> [DESCRIPTION OF THE TASK]
Find all the lines in the entries below that hold the word "iPhone" and copy them.

++++++++++

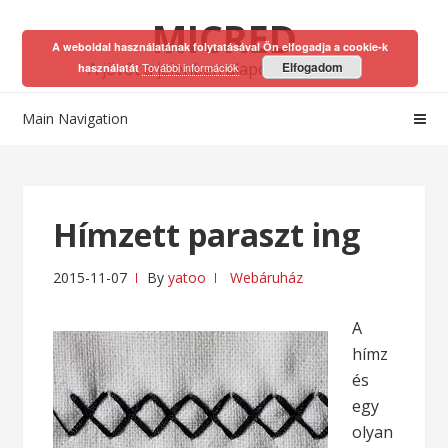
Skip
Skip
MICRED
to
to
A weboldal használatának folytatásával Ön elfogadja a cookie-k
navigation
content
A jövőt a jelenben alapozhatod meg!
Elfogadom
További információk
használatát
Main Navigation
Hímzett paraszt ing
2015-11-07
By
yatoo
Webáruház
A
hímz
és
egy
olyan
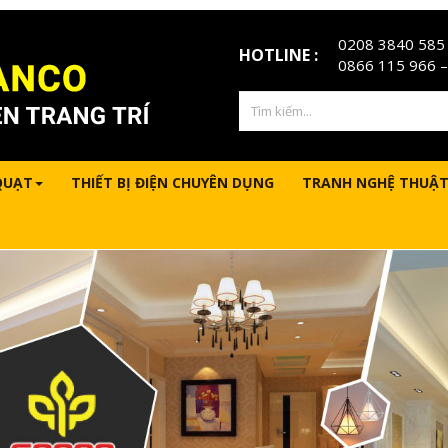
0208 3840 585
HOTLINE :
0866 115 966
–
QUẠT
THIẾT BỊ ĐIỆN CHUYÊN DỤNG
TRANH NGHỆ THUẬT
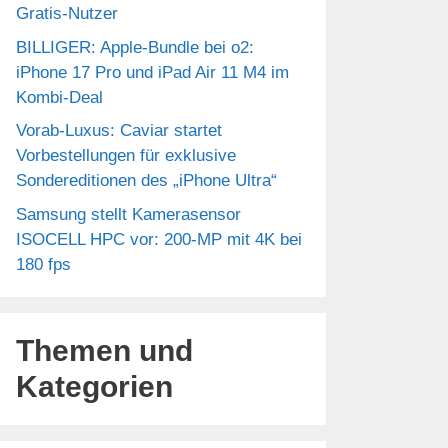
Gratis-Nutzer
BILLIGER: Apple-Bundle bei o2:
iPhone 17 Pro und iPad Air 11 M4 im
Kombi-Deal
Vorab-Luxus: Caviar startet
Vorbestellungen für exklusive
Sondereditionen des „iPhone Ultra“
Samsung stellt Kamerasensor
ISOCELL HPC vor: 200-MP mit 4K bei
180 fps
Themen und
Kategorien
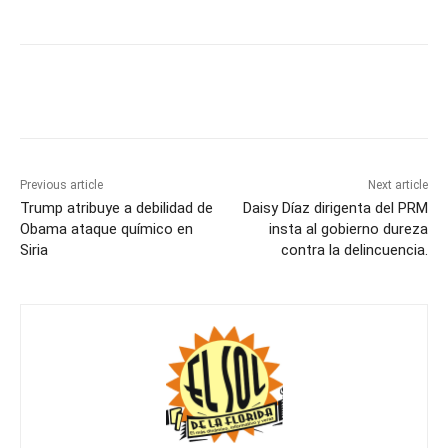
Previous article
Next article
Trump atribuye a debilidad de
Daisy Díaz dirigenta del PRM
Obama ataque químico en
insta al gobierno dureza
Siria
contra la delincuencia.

++++++++++

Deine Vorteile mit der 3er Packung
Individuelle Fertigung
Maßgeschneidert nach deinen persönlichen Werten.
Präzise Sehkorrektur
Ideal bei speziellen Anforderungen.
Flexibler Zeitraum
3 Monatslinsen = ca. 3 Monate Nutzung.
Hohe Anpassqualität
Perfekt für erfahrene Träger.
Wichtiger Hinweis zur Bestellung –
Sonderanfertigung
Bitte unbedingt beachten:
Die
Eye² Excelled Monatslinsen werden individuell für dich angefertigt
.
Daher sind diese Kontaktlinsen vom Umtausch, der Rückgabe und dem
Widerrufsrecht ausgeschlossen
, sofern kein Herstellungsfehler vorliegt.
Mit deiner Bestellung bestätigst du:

++++++++++

> [RESPONSE TO THIS TASK]
iPhone 17 Pro und iPad Air 11 M4 im
Sondereditionen des „iPhone Ultra“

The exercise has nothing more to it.